---------- Material for this exercise ----------

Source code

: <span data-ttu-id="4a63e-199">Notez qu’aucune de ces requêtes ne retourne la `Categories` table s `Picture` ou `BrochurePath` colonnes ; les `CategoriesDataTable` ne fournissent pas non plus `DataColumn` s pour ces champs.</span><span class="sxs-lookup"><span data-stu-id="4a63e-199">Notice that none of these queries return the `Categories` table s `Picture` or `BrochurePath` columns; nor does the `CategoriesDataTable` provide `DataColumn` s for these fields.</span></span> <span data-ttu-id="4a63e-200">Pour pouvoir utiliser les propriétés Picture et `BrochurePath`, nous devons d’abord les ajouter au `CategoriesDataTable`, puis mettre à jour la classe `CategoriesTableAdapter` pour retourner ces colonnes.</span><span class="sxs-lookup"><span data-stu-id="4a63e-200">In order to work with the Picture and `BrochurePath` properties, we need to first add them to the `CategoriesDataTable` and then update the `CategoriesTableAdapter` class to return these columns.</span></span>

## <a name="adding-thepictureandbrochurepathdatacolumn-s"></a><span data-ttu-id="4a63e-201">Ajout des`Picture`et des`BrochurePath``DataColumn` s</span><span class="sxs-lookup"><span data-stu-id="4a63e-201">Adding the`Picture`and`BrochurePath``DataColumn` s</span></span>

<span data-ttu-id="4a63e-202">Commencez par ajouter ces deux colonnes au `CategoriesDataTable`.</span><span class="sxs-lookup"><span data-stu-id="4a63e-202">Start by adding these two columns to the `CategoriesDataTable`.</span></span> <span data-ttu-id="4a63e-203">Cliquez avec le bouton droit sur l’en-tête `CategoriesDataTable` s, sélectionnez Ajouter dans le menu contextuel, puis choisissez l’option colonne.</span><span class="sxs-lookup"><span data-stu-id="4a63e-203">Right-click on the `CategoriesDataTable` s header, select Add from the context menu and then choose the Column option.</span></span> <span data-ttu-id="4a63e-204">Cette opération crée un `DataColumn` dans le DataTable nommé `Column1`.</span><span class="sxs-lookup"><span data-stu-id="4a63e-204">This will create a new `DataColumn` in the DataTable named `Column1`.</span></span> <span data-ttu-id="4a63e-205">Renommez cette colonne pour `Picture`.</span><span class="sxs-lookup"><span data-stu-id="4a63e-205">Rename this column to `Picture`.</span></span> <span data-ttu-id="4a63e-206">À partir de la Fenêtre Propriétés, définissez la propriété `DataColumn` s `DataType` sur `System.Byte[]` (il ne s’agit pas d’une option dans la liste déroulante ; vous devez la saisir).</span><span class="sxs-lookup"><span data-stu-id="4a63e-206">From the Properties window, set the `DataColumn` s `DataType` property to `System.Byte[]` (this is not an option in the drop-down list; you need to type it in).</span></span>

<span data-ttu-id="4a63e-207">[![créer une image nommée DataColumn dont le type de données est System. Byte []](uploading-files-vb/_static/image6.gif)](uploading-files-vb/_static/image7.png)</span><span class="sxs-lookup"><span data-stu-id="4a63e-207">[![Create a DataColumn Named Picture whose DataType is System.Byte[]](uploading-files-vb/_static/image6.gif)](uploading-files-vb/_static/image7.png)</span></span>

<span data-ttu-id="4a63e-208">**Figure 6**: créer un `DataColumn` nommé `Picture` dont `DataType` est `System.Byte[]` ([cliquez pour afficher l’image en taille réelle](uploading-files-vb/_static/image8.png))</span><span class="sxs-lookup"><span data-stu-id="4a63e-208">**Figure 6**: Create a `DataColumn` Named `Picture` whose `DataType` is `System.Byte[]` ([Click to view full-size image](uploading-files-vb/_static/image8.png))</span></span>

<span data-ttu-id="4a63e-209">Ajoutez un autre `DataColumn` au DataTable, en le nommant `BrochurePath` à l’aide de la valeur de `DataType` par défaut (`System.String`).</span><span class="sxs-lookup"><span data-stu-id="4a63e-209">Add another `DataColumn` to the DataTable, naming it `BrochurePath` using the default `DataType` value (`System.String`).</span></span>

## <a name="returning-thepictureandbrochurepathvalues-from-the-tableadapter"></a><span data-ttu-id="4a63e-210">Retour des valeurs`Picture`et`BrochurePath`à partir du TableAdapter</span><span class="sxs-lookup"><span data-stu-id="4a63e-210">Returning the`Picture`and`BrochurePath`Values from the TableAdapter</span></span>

----------

Aim of the exercise -> Every line above has to be restated word for word.

Result for this exercise ->
Source code

: <span data-ttu-id="4a63e-199">Notez qu’aucune de ces requêtes ne retourne la `Categories` table s `Picture` ou `BrochurePath` colonnes ; les `CategoriesDataTable` ne fournissent pas non plus `DataColumn` s pour ces champs.</span><span class="sxs-lookup"><span data-stu-id="4a63e-199">Notice that none of these queries return the `Categories` table s `Picture` or `BrochurePath` columns; nor does the `CategoriesDataTable` provide `DataColumn` s for these fields.</span></span> <span data-ttu-id="4a63e-200">Pour pouvoir utiliser les propriétés Picture et `BrochurePath`, nous devons d’abord les ajouter au `CategoriesDataTable`, puis mettre à jour la classe `CategoriesTableAdapter` pour retourner ces colonnes.</span><span class="sxs-lookup"><span data-stu-id="4a63e-200">In order to work with the Picture and `BrochurePath` properties, we need to first add them to the `CategoriesDataTable` and then update the `CategoriesTableAdapter` class to return these columns.</span></span>

## <a name="adding-thepictureandbrochurepathdatacolumn-s"></a><span data-ttu-id="4a63e-201">Ajout des`Picture`et des`BrochurePath``DataColumn` s</span><span class="sxs-lookup"><span data-stu-id="4a63e-201">Adding the`Picture`and`BrochurePath``DataColumn` s</span></span>

<span data-ttu-id="4a63e-202">Commencez par ajouter ces deux colonnes au `CategoriesDataTable`.</span><span class="sxs-lookup"><span data-stu-id="4a63e-202">Start by adding these two columns to the `CategoriesDataTable`.</span></span> <span data-ttu-id="4a63e-203">Cliquez avec le bouton droit sur l’en-tête `CategoriesDataTable` s, sélectionnez Ajouter dans le menu contextuel, puis choisissez l’option colonne.</span><span class="sxs-lookup"><span data-stu-id="4a63e-203">Right-click on the `CategoriesDataTable` s header, select Add from the context menu and then choose the Column option.</span></span> <span data-ttu-id="4a63e-204">Cette opération crée un `DataColumn` dans le DataTable nommé `Column1`.</span><span class="sxs-lookup"><span data-stu-id="4a63e-204">This will create a new `DataColumn` in the DataTable named `Column1`.</span></span> <span data-ttu-id="4a63e-205">Renommez cette colonne pour `Picture`.</span><span class="sxs-lookup"><span data-stu-id="4a63e-205">Rename this column to `Picture`.</span></span> <span data-ttu-id="4a63e-206">À partir de la Fenêtre Propriétés, définissez la propriété `DataColumn` s `DataType` sur `System.Byte[]` (il ne s’agit pas d’une option dans la liste déroulante ; vous devez la saisir).</span><span class="sxs-lookup"><span data-stu-id="4a63e-206">From the Properties window, set the `DataColumn` s `DataType` property to `System.Byte[]` (this is not an option in the drop-down list; you need to type it in).</span></span>

<span data-ttu-id="4a63e-207">[![créer une image nommée DataColumn dont le type de données est System. Byte []](uploading-files-vb/_static/image6.gif)](uploading-files-vb/_static/image7.png)</span><span class="sxs-lookup"><span data-stu-id="4a63e-207">[![Create a DataColumn Named Picture whose DataType is System.Byte[]](uploading-files-vb/_static/image6.gif)](uploading-files-vb/_static/image7.png)</span></span>

<span data-ttu-id="4a63e-208">**Figure 6**: créer un `DataColumn` nommé `Picture` dont `DataType` est `System.Byte[]` ([cliquez pour afficher l’image en taille réelle](uploading-files-vb/_static/image8.png))</span><span class="sxs-lookup"><span data-stu-id="4a63e-208">**Figure 6**: Create a `DataColumn` Named `Picture` whose `DataType` is `System.Byte[]` ([Click to view full-size image](uploading-files-vb/_static/image8.png))</span></span>

<span data-ttu-id="4a63e-209">Ajoutez un autre `DataColumn` au DataTable, en le nommant `BrochurePath` à l’aide de la valeur de `DataType` par défaut (`System.String`).</span><span class="sxs-lookup"><span data-stu-id="4a63e-209">Add another `DataColumn` to the DataTable, naming it `BrochurePath` using the default `DataType` value (`System.String`).</span></span>

## <a name="returning-thepictureandbrochurepathvalues-from-the-tableadapter"></a><span data-ttu-id="4a63e-210">Retour des valeurs`Picture`et`BrochurePath`à partir du TableAdapter</span><span class="sxs-lookup"><span data-stu-id="4a63e-210">Returning the`Picture`and`BrochurePath`Values from the TableAdapter</span></span>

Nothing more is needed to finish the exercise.